土井利位の愛刀取得へ 茨城・古河市 鞘に雪華文装飾 企画展も計画 

古河市が取得する大小2本の刀。鞘には雪の結晶のデザインがある(古河歴史博物館提供)

茨城県古河市は、江戸時代の古河藩主、土井利位(としつら)(1789~1848年)が愛用した刀を取得する予定だと発表した。鞘(さや)には雪の結晶模様「雪華文」が施され、「雪の殿様」で知られる利位自身がデザインを指示した。刀剣愛好家の子息から2500万円で譲渡を受ける予定。

利位は有能な政治家として実績を重ね、江戸幕府の老中筆頭まで上り詰めた。その一方で学問を究めた藩主としても知られ、日本で初めて雪の結晶を記録した「雪華図説」を刊行した。

取得する刀は長さ71.3センチと50.3センチの大小2本。同藩の刀工、固山宗次(こやまむねつぐ)に指示し、1841年に制作された。鍔(つば)や鞘、柄など刀装具には、利位が観察した雪華文がふんだんに取り入れられている。

刀剣愛好家(故人)が所有していたが、子息から市に譲渡の相談があり、取得を決めた。
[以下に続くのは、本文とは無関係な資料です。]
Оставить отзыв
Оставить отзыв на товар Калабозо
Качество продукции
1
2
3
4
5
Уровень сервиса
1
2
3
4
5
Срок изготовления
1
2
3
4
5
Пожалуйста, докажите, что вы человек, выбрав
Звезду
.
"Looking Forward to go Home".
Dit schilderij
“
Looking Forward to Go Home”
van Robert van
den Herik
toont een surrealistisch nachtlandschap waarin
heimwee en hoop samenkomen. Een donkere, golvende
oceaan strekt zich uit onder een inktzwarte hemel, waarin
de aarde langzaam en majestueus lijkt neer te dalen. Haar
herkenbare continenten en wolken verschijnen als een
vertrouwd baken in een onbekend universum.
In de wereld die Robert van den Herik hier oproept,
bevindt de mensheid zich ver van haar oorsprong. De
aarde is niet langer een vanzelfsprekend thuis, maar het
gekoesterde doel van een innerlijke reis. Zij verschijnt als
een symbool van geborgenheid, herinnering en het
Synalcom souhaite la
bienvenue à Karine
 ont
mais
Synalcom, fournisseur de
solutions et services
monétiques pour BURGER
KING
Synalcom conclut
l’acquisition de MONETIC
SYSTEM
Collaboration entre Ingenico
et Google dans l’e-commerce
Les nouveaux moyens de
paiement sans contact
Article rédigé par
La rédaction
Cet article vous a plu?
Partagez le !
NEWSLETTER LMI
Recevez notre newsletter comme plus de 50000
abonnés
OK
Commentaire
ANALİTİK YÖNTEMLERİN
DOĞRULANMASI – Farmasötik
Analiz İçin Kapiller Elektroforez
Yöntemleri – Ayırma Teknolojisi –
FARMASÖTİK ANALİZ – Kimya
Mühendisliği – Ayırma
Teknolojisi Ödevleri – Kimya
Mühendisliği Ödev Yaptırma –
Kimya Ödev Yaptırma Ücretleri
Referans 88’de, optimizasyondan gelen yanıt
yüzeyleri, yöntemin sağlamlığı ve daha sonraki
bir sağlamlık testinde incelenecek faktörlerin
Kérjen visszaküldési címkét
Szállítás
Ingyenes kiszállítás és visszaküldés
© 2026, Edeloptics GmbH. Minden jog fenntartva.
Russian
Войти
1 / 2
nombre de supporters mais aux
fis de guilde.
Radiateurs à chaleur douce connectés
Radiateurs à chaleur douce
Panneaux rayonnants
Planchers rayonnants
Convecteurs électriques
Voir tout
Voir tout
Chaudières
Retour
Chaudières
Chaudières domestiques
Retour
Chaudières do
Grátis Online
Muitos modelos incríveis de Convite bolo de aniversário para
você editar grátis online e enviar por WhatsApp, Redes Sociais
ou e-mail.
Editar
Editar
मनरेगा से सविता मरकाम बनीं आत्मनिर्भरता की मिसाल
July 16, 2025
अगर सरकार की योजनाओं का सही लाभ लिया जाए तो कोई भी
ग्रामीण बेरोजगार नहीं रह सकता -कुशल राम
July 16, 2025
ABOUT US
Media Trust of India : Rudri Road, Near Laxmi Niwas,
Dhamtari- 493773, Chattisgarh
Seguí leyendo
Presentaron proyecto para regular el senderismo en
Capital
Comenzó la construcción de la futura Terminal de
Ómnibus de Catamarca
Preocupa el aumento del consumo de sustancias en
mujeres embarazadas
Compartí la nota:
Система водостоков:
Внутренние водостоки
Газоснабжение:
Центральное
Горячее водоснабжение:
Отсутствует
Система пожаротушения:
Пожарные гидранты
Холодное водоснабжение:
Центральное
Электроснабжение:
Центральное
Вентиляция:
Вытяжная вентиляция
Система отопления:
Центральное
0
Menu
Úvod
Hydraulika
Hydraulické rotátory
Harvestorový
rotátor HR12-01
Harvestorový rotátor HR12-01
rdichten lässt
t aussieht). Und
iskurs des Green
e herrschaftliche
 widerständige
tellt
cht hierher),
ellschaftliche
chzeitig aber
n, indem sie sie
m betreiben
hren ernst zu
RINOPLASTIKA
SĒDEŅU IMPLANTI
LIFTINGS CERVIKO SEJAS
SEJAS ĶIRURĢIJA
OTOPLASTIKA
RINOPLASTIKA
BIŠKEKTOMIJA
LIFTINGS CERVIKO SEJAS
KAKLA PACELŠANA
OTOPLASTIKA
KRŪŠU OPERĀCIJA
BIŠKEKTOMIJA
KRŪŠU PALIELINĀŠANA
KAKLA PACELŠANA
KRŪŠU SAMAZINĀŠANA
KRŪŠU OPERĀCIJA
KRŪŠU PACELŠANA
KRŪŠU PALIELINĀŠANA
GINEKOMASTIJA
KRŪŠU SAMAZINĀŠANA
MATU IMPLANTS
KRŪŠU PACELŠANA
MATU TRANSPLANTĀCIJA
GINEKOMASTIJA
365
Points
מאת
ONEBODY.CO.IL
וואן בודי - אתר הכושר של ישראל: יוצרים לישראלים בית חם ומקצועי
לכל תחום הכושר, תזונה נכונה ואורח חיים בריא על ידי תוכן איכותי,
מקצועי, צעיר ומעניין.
市は5日開会する市議会定例会に議案を提出し、議決を経て本年度内の取得を目指す。

利位が刀装具や馬具、染織品などのデザインに雪華文を取り入れたことは知られているが、ほとんどが散逸しており、古河歴史博物館の資料として残っているのは書状のみ。今回取得予定の刀は現在では唯一、利位の指示で作られたと確認できる美術工芸品となる。

同博物館の永用俊彦学芸員は「唯一無二の貴重な刀。市民の宝となることは間違いない」と話す。同館では取得後、刀をメインとした企画展を来年度に計画している。